## [WHAT YOU NEED TO DO]
From the data that follows, copy every line with the string "down".

## [DATASET RECORDS]
════════════════════
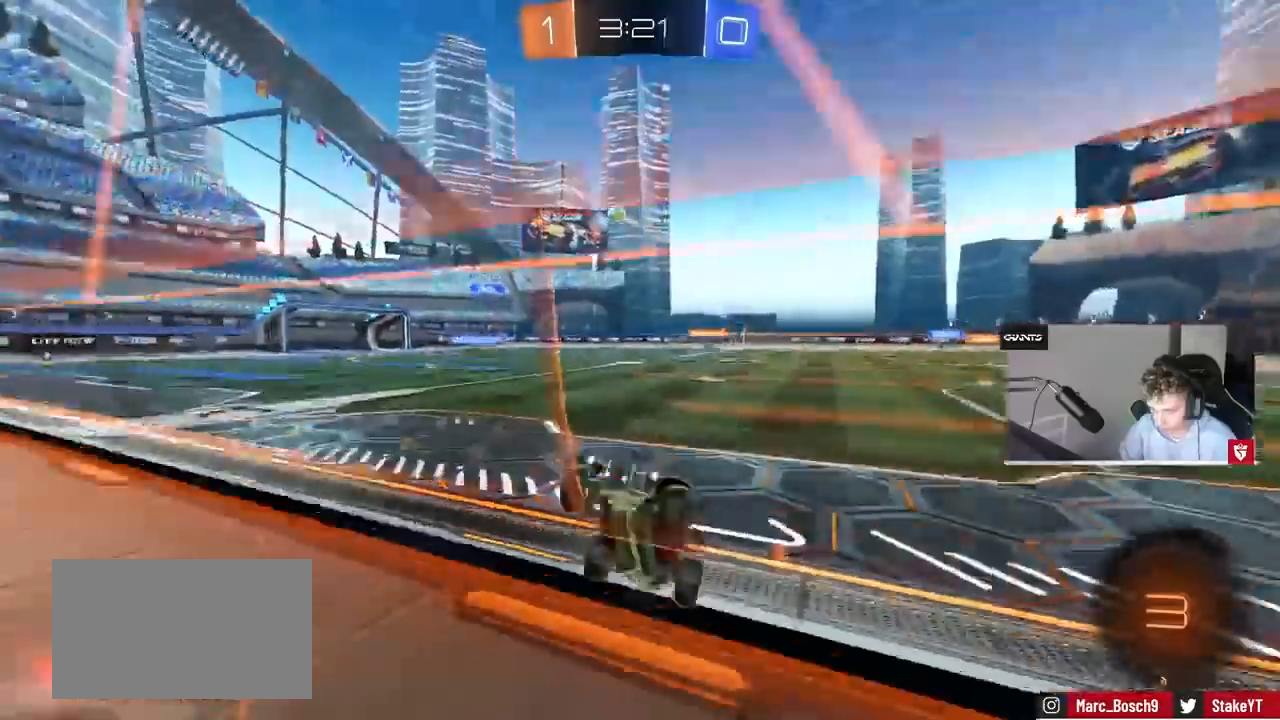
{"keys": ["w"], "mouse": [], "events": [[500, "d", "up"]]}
════════════════════
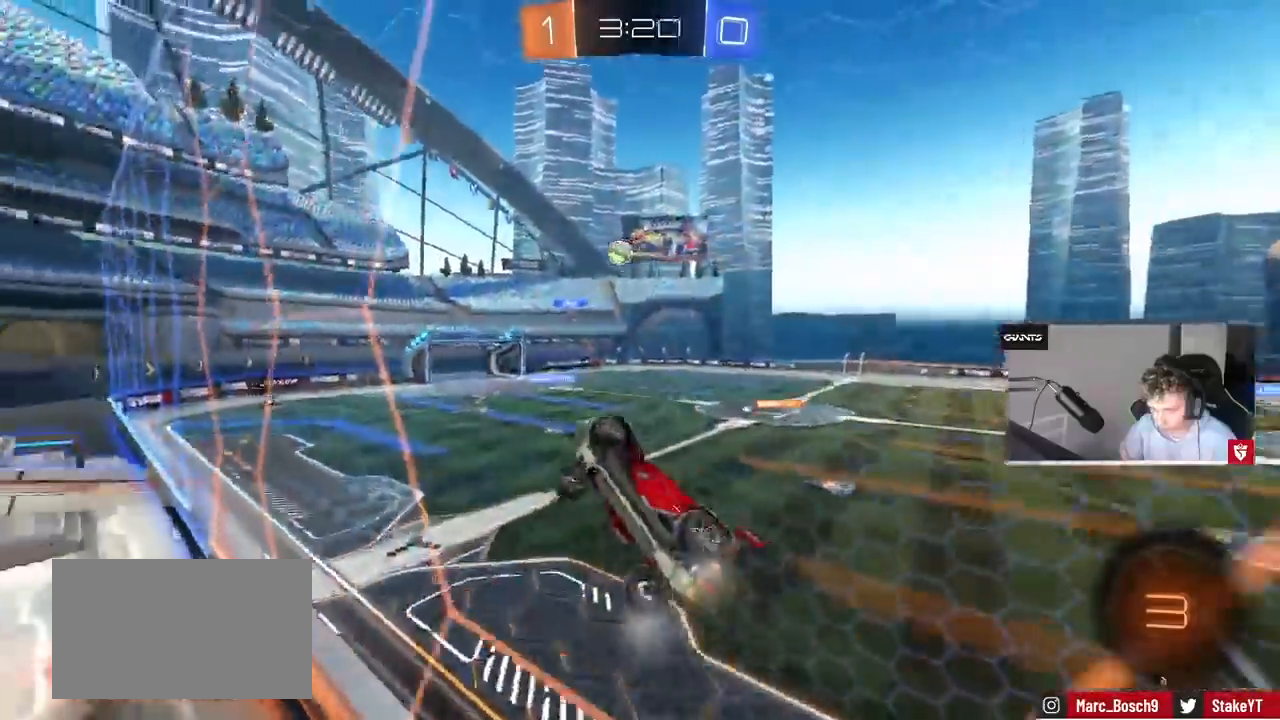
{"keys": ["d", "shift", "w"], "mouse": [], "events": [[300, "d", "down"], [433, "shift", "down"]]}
════════════════════
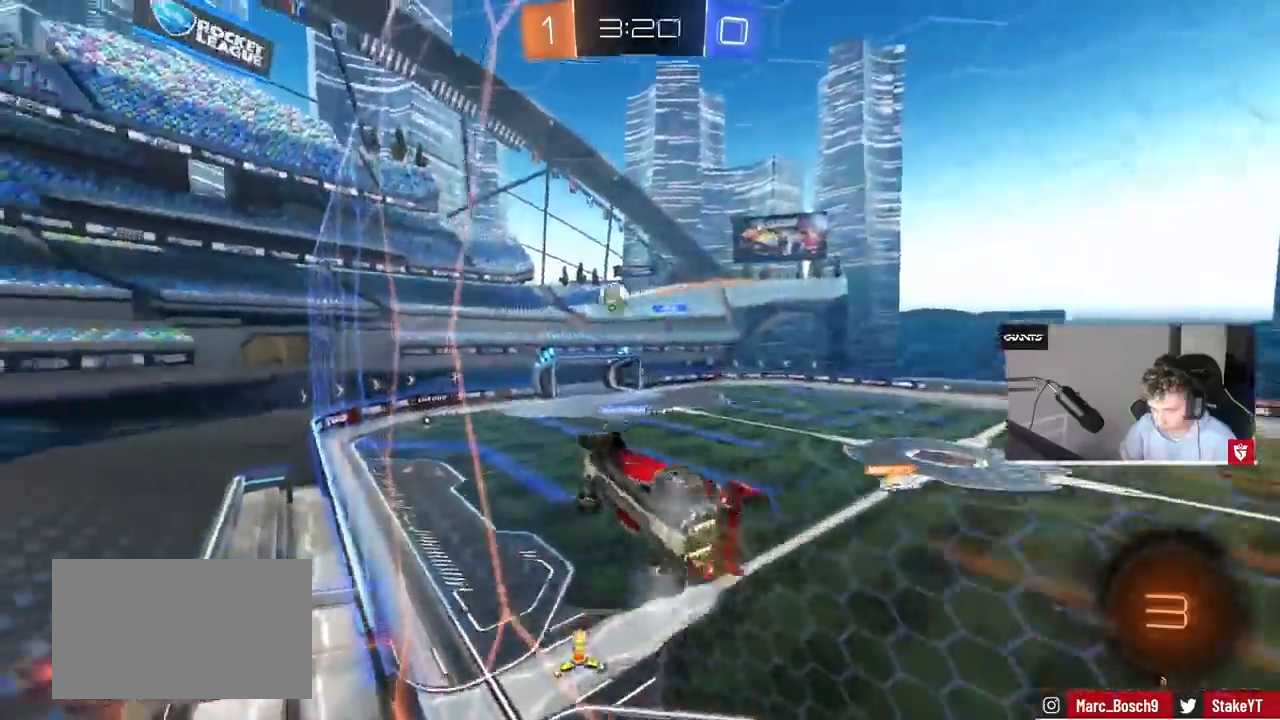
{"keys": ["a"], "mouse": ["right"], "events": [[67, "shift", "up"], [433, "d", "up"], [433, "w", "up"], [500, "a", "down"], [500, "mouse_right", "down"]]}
════════════════════
## [RESPONSE]
{"keys": ["d", "shift", "w"], "mouse": [], "events": [[300, "d", "down"], [433, "shift", "down"]]}
{"keys": ["a"], "mouse": ["right"], "events": [[67, "shift", "up"], [433, "d", "up"], [433, "w", "up"], [500, "a", "down"], [500, "mouse_right", "down"]]}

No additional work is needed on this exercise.